A moderação oferece um caminho possível. Ainda assim, há lacunas de difícil solução. Sistemas automáticos detectam palavras-chave, mas não sabem quando há incitação ao crime ou mera menção ao tema. Bloquear conteúdo com a palavra “nazismo” nas redes sociais, por exemplo, retiraria de circulação textos históricos e críticos, junto com todo o resto. Lógica idêntica vale para o imenso rosário de assuntos que circulam na internet. Uma mesma publicação sobre o sistema de recrutamento do Estado Islâmico pode ser consumida de diferentes formas, a depender do perfil do usuário da rede social.

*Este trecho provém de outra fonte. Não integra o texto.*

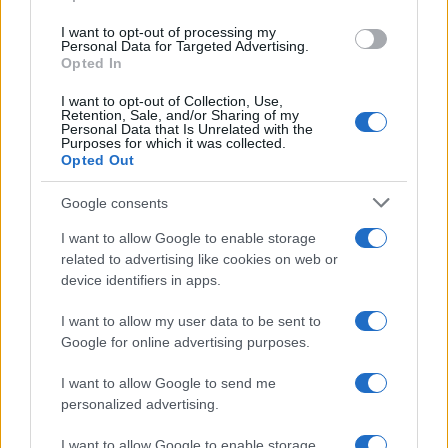
I want to opt-out of processing my
Personal Data for Targeted Advertising.
Atalanta in trattativa per Yeremay Hernandez: il profilo del
Opted In
talento spagnolo
I want to opt-out of Collection, Use,
Francesca Lombardi · 7 Ago 2026
Retention, Sale, and/or Sharing of my
Personal Data that Is Unrelated with the
Purposes for which it was collected.
CAMPIONATI E COMPETIZIONI
Opted Out
Google consents
I want to allow Google to enable storage
related to advertising like cookies on web or
device identifiers in apps.
I want to allow my user data to be sent to
Google for online advertising purposes.
I want to allow Google to send me
personalized advertising.
Vincent Kompany punta alla Champions League con il Bayern
I want to allow Google to enable storage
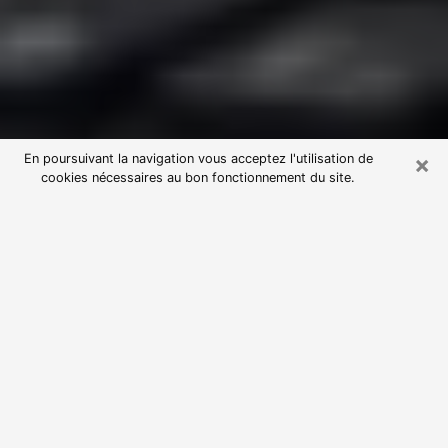
×
En poursuivant la navigation vous acceptez l'utilisation de
cookies nécessaires au bon fonctionnement du site.
Consultation avec une voyante
astrologue à Levallois-Perret
(92300)
Par l’entremise de la voyance, vous pouvez de nos
jours découvrir les faits marquants de votre passé qui
vous étaient dissimulés. Loin d’être restrictive, elle
vous permet également de sonder les évènements
actuels et futurs de votre existence. Cet avantage
qu’elle procure fait qu’un nombre en perpétuelle
croissance de personne se tourne vers cette pratique.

Entender o processo brutal usado pelos terroristas é importante para evitar que jovens se sintam atraídos pelo grupo, mas também serve de porta de entrada para outros.
No Brasil, existe uma sólida legislação sobre o tema. Enquanto a Seção 230 da lei americana é considerada obsoleta por ativistas, o Marco Civil que regula a internet brasileira é mais atual, de 2014. Ele estipula que as plataformas só podem ser responsabilizadas por conteúdos de terceiros no caso de se recusarem a cumprir ordens judiciais de remoção. Apesar de recentes, as regras já passaram por providenciais revisões. A Lei Geral de Proteção de Dados Pessoais (LGPD), de 2018, atualizou as diretrizes de como os dados pessoais dos cidadãos podem ser coletados. Novas modificações deverão ser adicionadas, especialmente se o projeto de lei 2630, conhecido como PL das Fake News, for aprovado. De autoria do senador Alessandro Vieira (Cidadania-SE), o texto propõe medidas de combate à disseminação de conteúdo falso nas redes sociais antes da necessidade de ordens judiciais. O ministro Luís Roberto Barroso, do Supremo Tribunal Federal, já se manifestou a favor das mudanças. A discussão é complexa e certamente ganhará novos desdobramentos nas próximas semanas. Seja como for, ela mostra a necessidade de repensar a maneira como os conteúdos são promovidos ou impulsionados nas redes sociais. No Brasil e no mundo, a própria democracia depende disso.
Mais um gigante na berlinda
Embora esteja sendo julgado de forma separada, o caso Twitter versus Taamneh também busca responsabilizar a rede social pela morte de uma pessoa em um ataque terrorista. Em 2017, o cidadão jordaniano Nawras Alassaf perdeu a vida durante um atentado promovido pelo grupo extremista Estado Islâmico em Istambul. A principal diferença, no entanto, é que o caso não está centrado na liberdade de expressão e na revisão da chamada Seção 230. No processo contra o Twitter, a Justiça avaliará se as plataformas sociais podem ser consideradas incentivadoras do terrorismo por não oferecerem mecanismos eficazes para derrubar o conteúdo do grupo e por recomendar os vídeos da organização terrorista por meio de seus algoritmos. Isso representaria uma violação da Lei Antiterrorismo de 1990.
A dificuldade é apontar a relação direta entre os conteúdos veiculados na plataforma e o atentado em questão. A defesa do Twitter alega que, se tivesse recebido algum aviso sobre o perigo iminente, teria tomado providências. Como isso não ocorreu, não teria responsabilidade no caso. Há, ainda, um debate jurídico sobre a interpretação de expressões da Lei Antiterrorismo. Um trecho diz que alguém só pode ser acusado de conivente com o terror se forneceu “conscientemente assistência substancial”. A sentença deverá sair em junho, mas o Twitter está sob pressão. Desde que Elon Musk comprou a rede social, no ano passado, novas regras passaram a valer. Milhares de funcionários foram demitidos, incluindo times de moderação de conteúdo, e Musk defende um espaço de total liberdade. Com isso, conteúdos polêmicos têm se popularizado.